¿Por qué el cielo es azul?

¿Alguna vez has mirado hacia arriba y te has preguntado por qué el cielo es azul? No es pintura, no es magia y tampoco es un truco de nuestros ojos. La respuesta está en la luz del Sol y en el aire que rodea la Tierra. ¡Vamos a descubrirlo paso a paso!

La luz del Sol es más especial de lo que parece

Aunque vemos la luz del Sol de color blanco, en realidad está formada por muchos colores, como los del arcoíris: rojo, naranja, amarillo, verde, azul y violeta. Todos esos colores viajan juntos desde el Sol hasta nuestro planeta.

Cuando la luz llega a la Tierra, no entra directo a nuestros ojos. Primero tiene que pasar por la atmósfera, que es una capa de aire que protege al planeta y nos permite respirar.

El aire y la luz juegan juntos

Dentro de la atmósfera hay partículas muy pequeñitas, tan pequeñas que no podemos verlas. Cuando la luz del Sol choca con ellas, los colores se separan un poco.

Aquí pasa algo muy importante: El color azul se dispersa más que los otros colores. Eso significa que el azul se esparce por todo el cielo, como si alguien lo hubiera soplado por todas partes.

Por eso, cuando miramos al cielo durante el día, vemos mucho azul desde cualquier dirección.

Entonces… ¿Por qué no vemos otros colores?

Los colores como el rojo o el amarillo no se dispersan tanto, así que siguen su camino casi en línea recta. En cambio, el azul se mueve por todo el cielo y llega fácilmente a nuestros ojos.

Nuestros ojos y nuestro cerebro hacen el resto del trabajo y nos dicen: “¡El cielo es azul!”

¿Por qué el cielo no es azul de noche?

Por la noche, el Sol está iluminando otra parte del planeta.
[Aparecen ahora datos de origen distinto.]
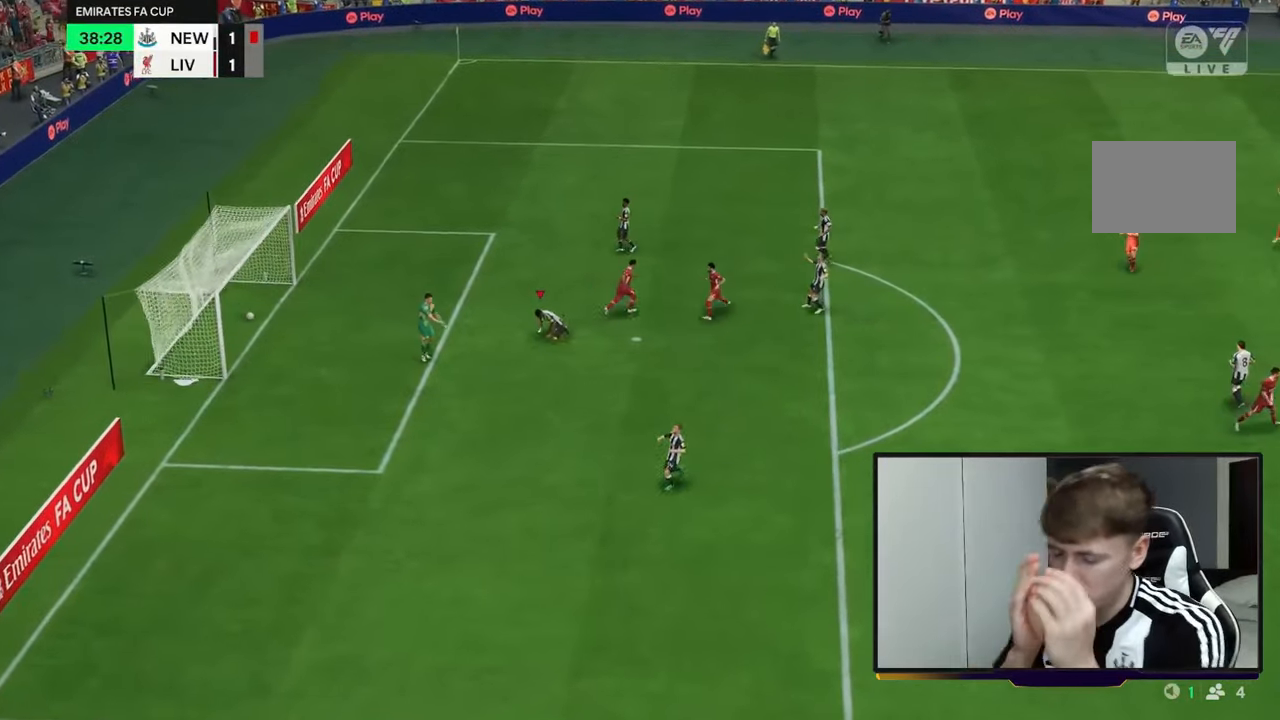
{"buttons": [], "left_stick": "center", "right_stick": "center", "events": []}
Como su luz no llega directamente a nuestro cielo, no hay luz que se disperse en el aire.

Por eso el cielo se ve oscuro y podemos observar la Luna, las estrellas y algunos planetas.

¿Y por qué el cielo se ve rojo o naranja al atardecer?

Al amanecer y al atardecer, el Sol está muy bajito en el cielo. Su luz tiene que viajar más lejos a través del aire, y en ese camino el color azul se dispersa tanto que casi desaparece.

Los colores que quedan son el rojo, el naranja y el rosa, creando esos paisajes tan bonitos que nos encanta fotografiar.

La ciencia empieza con una pregunta

Preguntarte por qué el cielo es azul es hacer ciencia. Observar, preguntar y querer entender el mundo es lo que hacen los científicos todos los días.

La próxima vez que mires al cielo, recuerda que estás viendo una mezcla increíble de luz, aire y ciencia… ¡y que tú también puedes descubrir cómo funciona el mundo!